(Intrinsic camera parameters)
● ● ● ● ● ● ●
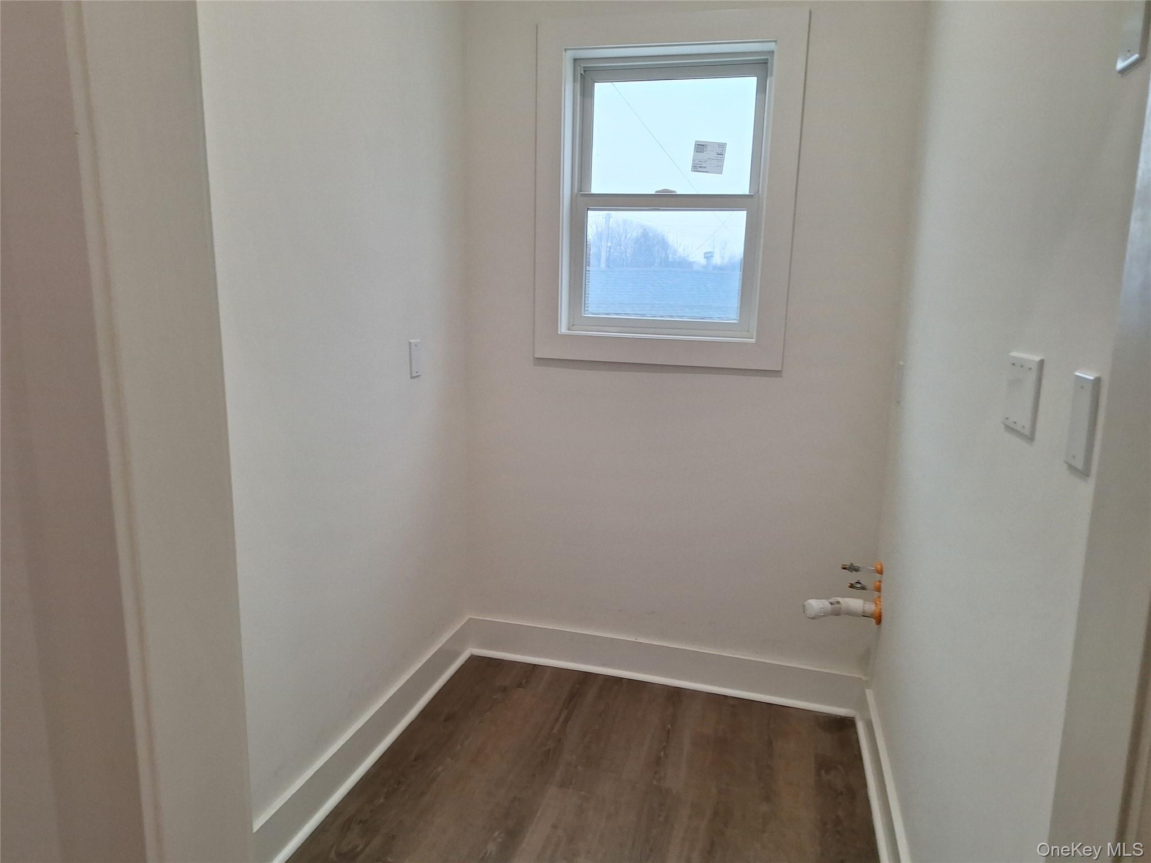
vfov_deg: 58.9
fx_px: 765
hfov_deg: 73.9
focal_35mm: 23
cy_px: 432
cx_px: 576
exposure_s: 1/120
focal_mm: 5.54
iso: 50
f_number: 1.8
● ● ● ● ● ● ●
[ASSIGNMENT] Each record above has to be written out again in full, but its pictures must not be.

[TASK OUTPUT]
vfov_deg: 58.9
fx_px: 765
hfov_deg: 73.9
focal_35mm: 23
cy_px: 432
cx_px: 576
exposure_s: 1/120
focal_mm: 5.54
iso: 50
f_number: 1.8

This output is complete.